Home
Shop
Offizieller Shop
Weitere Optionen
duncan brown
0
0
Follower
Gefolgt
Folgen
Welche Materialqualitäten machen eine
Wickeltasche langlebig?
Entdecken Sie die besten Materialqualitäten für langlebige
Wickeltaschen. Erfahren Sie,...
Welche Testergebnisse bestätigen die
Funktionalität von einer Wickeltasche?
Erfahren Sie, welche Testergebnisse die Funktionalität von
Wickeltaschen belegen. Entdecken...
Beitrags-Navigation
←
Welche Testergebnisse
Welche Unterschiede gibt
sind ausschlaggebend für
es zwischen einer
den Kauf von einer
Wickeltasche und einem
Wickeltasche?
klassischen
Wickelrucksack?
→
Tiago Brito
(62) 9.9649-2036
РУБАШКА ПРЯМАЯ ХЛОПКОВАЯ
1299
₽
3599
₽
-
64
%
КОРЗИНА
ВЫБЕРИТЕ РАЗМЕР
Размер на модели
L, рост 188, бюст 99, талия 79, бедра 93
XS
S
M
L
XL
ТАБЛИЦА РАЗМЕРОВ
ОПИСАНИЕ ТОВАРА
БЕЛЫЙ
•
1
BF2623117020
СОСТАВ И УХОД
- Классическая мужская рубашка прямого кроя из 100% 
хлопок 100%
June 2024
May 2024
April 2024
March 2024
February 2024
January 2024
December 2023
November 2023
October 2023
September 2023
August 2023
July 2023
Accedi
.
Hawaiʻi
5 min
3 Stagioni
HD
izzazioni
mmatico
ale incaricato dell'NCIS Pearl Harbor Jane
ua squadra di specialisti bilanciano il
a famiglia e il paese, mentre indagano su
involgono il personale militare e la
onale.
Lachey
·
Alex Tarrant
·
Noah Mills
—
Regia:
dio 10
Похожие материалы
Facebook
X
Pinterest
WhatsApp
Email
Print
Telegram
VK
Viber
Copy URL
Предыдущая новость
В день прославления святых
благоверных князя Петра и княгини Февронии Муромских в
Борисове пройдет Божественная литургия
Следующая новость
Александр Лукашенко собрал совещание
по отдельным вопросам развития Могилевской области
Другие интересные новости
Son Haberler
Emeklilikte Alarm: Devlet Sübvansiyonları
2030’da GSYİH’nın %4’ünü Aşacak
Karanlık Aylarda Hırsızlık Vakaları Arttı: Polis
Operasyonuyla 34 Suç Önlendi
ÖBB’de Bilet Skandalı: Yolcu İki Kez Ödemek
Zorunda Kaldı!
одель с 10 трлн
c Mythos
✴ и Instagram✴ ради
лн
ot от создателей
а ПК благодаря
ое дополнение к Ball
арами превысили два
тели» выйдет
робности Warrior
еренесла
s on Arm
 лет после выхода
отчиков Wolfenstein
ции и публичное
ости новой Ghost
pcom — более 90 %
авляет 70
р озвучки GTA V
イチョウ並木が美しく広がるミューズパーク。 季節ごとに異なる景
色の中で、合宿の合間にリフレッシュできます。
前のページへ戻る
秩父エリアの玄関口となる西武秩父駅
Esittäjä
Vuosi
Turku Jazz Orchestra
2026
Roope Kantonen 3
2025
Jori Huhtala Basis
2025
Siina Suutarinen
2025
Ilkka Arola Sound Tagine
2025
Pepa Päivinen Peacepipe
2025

▶ [PROMPT] Reproduce every line of the material above that has the string "Testergebnisse".

▶ [YOUR RESPONSE]
Welche Testergebnisse bestätigen die
Erfahren Sie, welche Testergebnisse die Funktionalität von
Welche Testergebnisse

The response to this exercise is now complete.